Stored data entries
Content starts

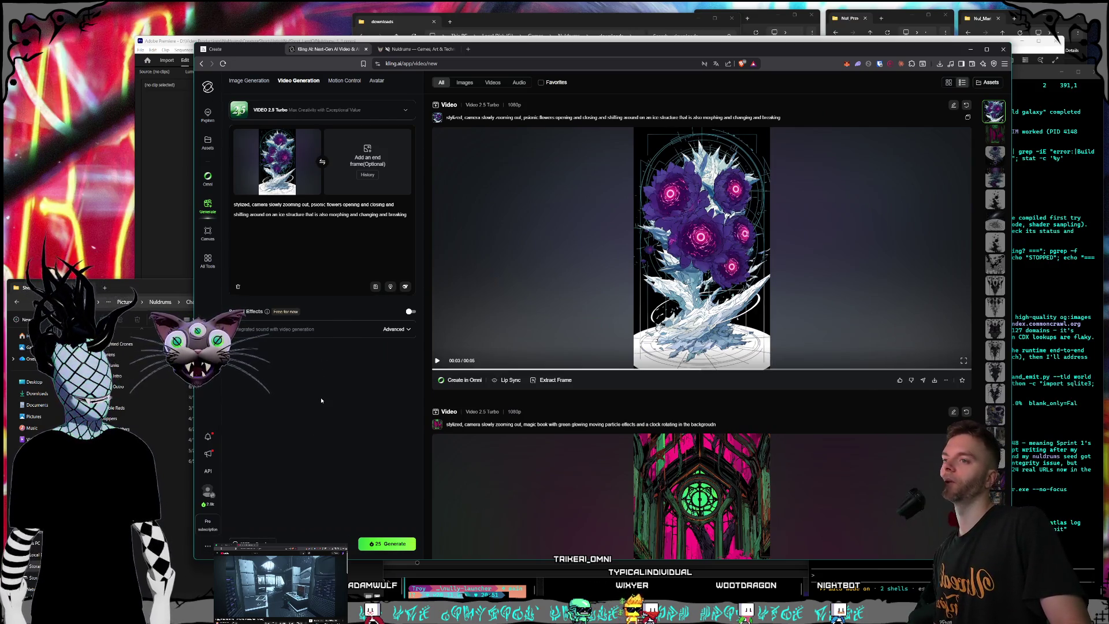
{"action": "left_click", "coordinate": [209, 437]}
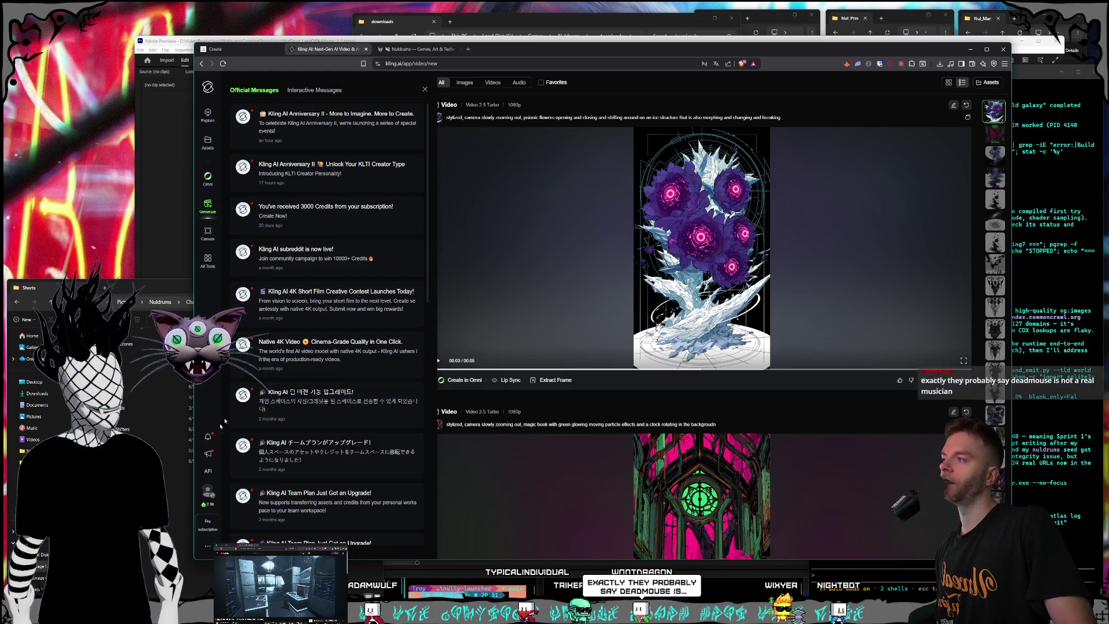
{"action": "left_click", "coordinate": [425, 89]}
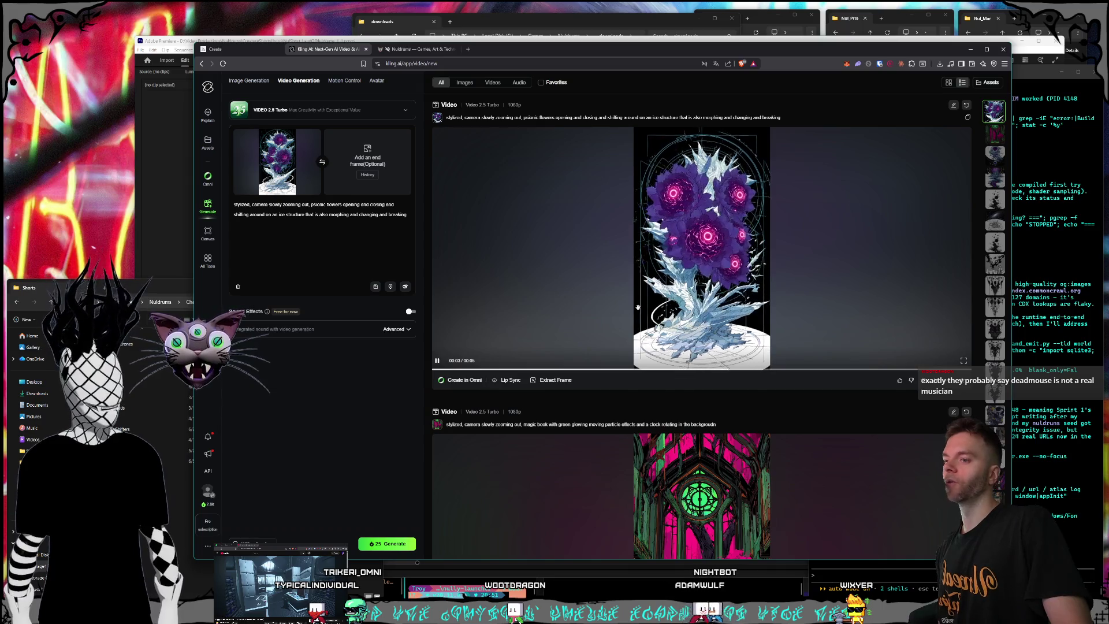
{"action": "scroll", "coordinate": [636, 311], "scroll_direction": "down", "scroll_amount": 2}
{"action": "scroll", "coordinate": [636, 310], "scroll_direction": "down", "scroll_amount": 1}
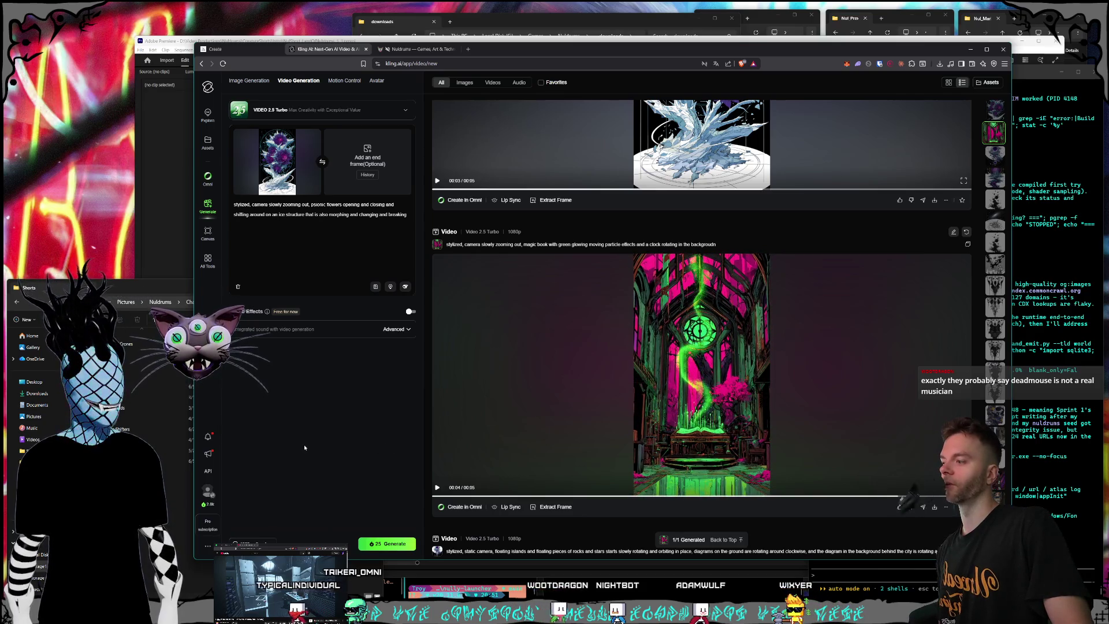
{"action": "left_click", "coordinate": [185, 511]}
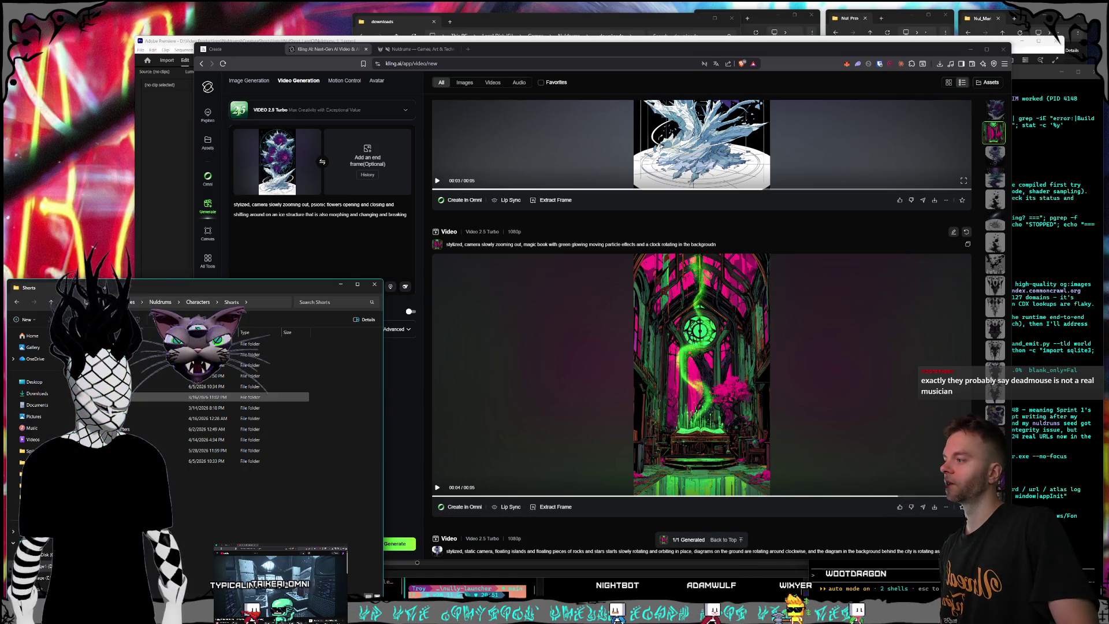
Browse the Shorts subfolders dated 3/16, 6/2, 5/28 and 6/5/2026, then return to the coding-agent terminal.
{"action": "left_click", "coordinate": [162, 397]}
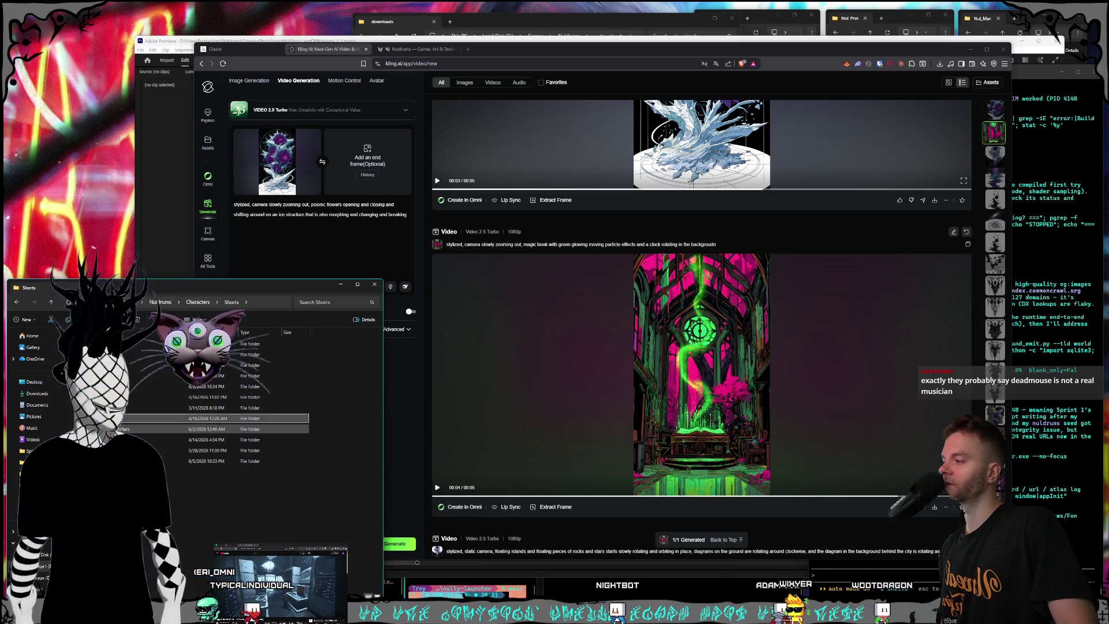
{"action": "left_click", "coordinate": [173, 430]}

Content ends

| Try it |
Apart from the pictures, which are to be omitted, every record must be transcribed exactly.

| Written answer |
{"action": "left_click", "coordinate": [209, 437]}
{"action": "left_click", "coordinate": [425, 89]}
{"action": "scroll", "coordinate": [636, 311], "scroll_direction": "down", "scroll_amount": 2}
{"action": "scroll", "coordinate": [636, 310], "scroll_direction": "down", "scroll_amount": 1}
{"action": "left_click", "coordinate": [185, 511]}
Browse the Shorts subfolders dated 3/16, 6/2, 5/28 and 6/5/2026, then return to the coding-agent terminal.
{"action": "left_click", "coordinate": [162, 397]}
{"action": "left_click", "coordinate": [173, 430]}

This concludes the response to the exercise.